Борис пытался противоборствовать голоду, милостыню раздавал, но тем не улучшил дела, ибо на милостыню царскую можно купить было разве стакан пшена. Зато, прослышав о том, вся ближняя Русь двинулась на Москву. Москва разбухла вдвое и разбухала дальше. Помирали многие, но приходило больше. Повсеместный разбой и грабеж никого не дивили.

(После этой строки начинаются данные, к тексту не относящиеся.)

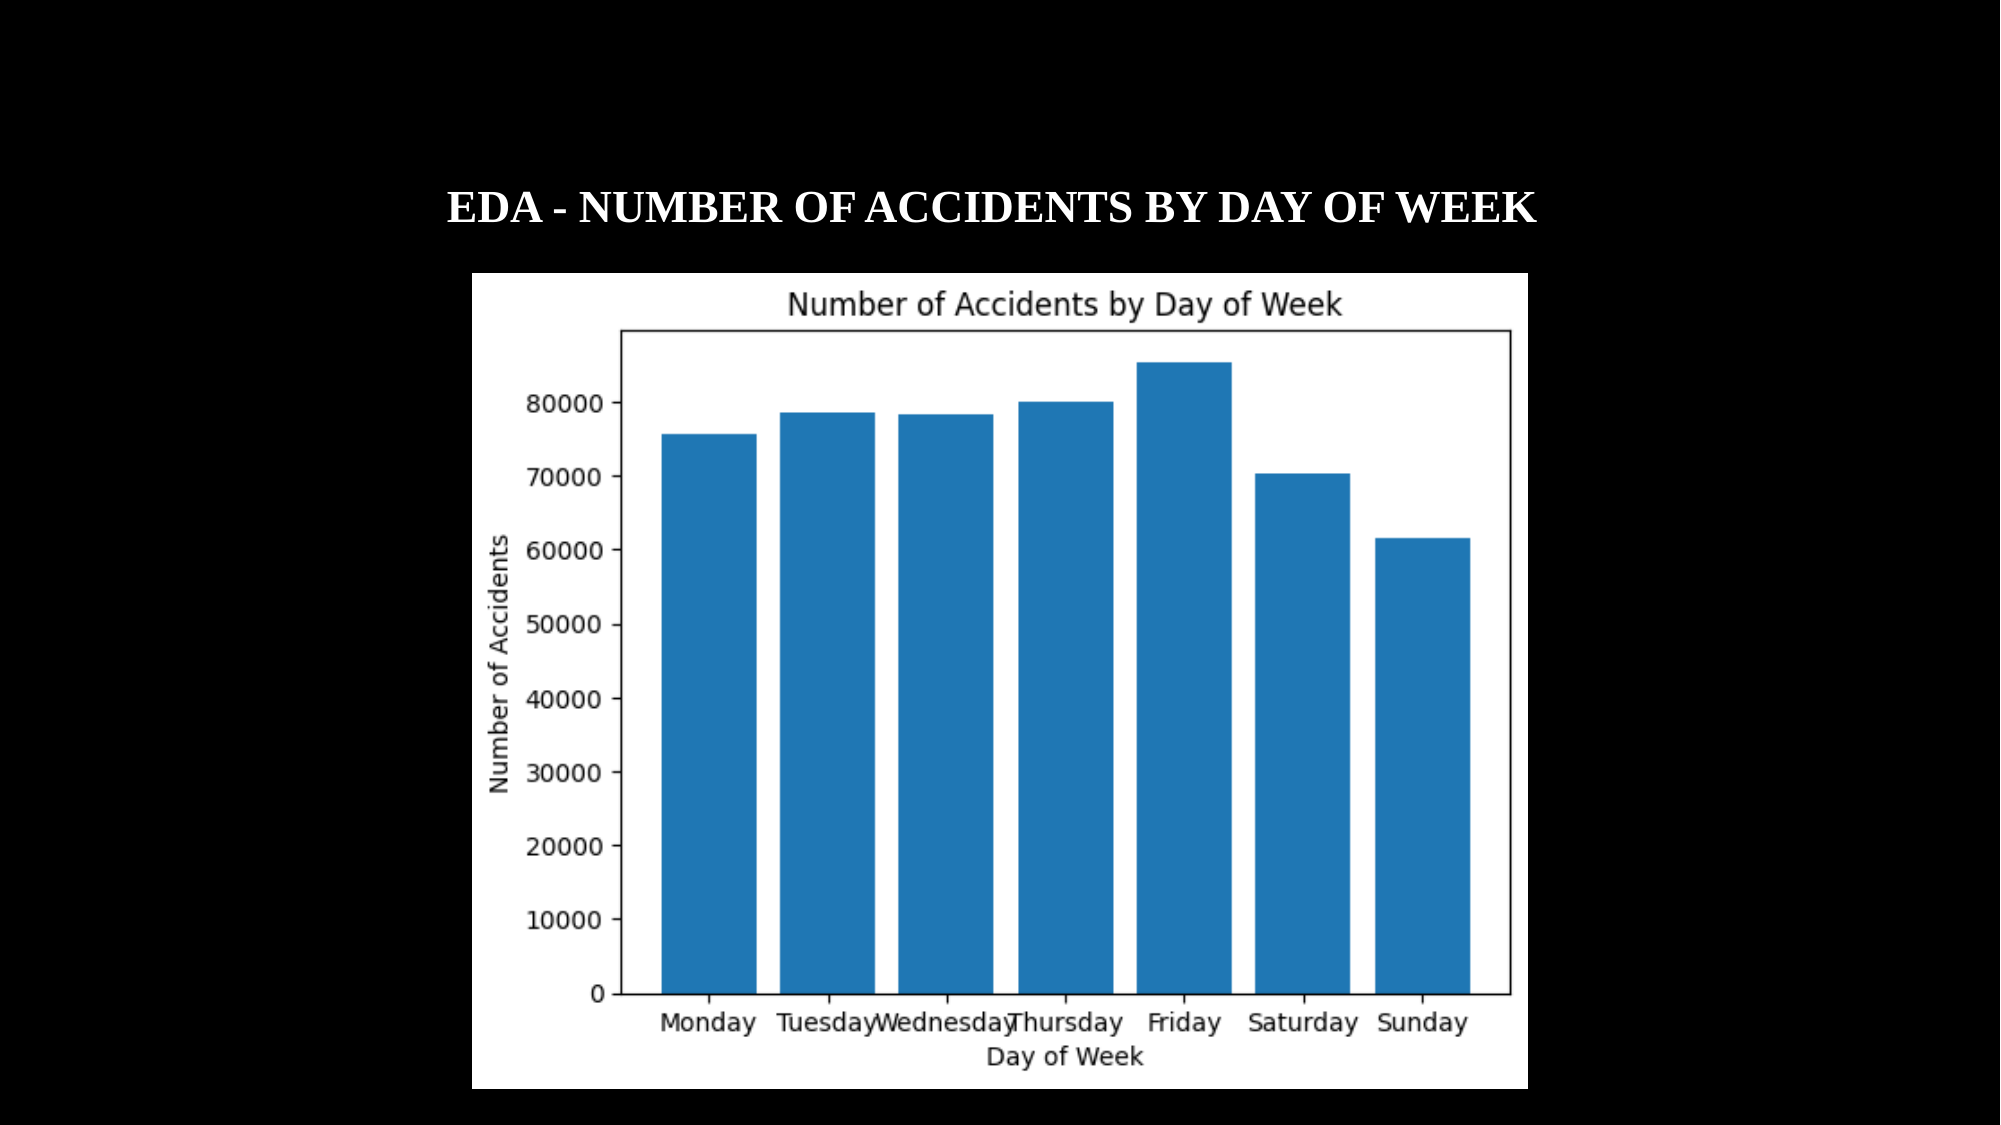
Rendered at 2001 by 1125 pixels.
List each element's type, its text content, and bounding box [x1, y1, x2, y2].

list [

В недобрый час двор государев готовился к свадьбе.

*

С первого московского дня Михаил облекся в русские одежды и бродил по городу без надзора как свой. Не утихла Москва от голодного разорения, стала еще шумней. В торговых рядах так истошно кричали, бранились и дрались, будто жили последний день. Да что ж, для многих и был он последний. Чего только не продавали, но все было не в цене.

Человек с вороватым и хитрым взглядом поманил Михаила в сторону:

— Я тебя тотчас признал. Ты с женихом-немцем ехал. Чего хоронишься?

— Нет мне нужды хорониться,— сказал Михаил.

— А одежу-то переменил!

Михаил усмехнулся.

— Чего тебе надобно?

— Возьми у меня одну вещь. Вещь ладная. Вот те крест, досталась благословенным случаем.

— Я ничего не покупаю.

Но человек не отставал:

— Тебе одному лишь отдам. Ты хоронишься, и я хоронюсь. Не могу продавать на виду, и не денег мне надо, а пищи. На вашем дворе много пищи.

— Я тебе ответил,— сказал Михаил.

— Пируете! — Глаза человека злобно сверкнули.— А деткам моим нету крошки, помирают. Стал бы я отдавать! — Тут же он сник и просил жалобно: — Хоть караваюшко хлеба... Дети ведь мрут.

Он шел за Михаилом, не отставая, и у Посольского приказа Михаил сказал:

— Дам тебе хлеба, детям отнесешь, а добра твоего не надо. Только неси незаметно да не сказывай никому, где взял.

— Вот те крест! — побожился человек.

Михаил ушел в дом и скоро вышел, спрятав в просторном кафтане ковригу хлеба и несколько яблок.

— Как тебя звать? — спросил он.— Где живешь? Я проверю, кому несешь хлеб и помирают ли дети.

— Микитка Шайкин, живу против Болвановских ворот. Возьми.— Он сунул Михаилу кольцо.

— Оставь себе.

— Ну его к лешему, не нужно! С него несчастья мои пошли.— Микитка быстро ушел, унося неожиданный дар Михаила.

Михаил повертел серебряное кольцо в руках и сунул его в карман.

*

Пронка Протатуй не получил десятского и запил горькую. То, о чем лукавства ради обмолвился Колыванову, с ним, Пронкой, и вышло. Взяли Нечая по Пронкину извету, а на место десятского не позвали. Ты, мол, Пронка был у него в сотоварищах, сиди теперь тихо.

Пронка крутился так-сяк, даже мучился, загубил ни за что товарища. Оленке дал весть про Нечая и в храме молился, может, спишут грех. Но так или эдак, а грех случился, и впустую.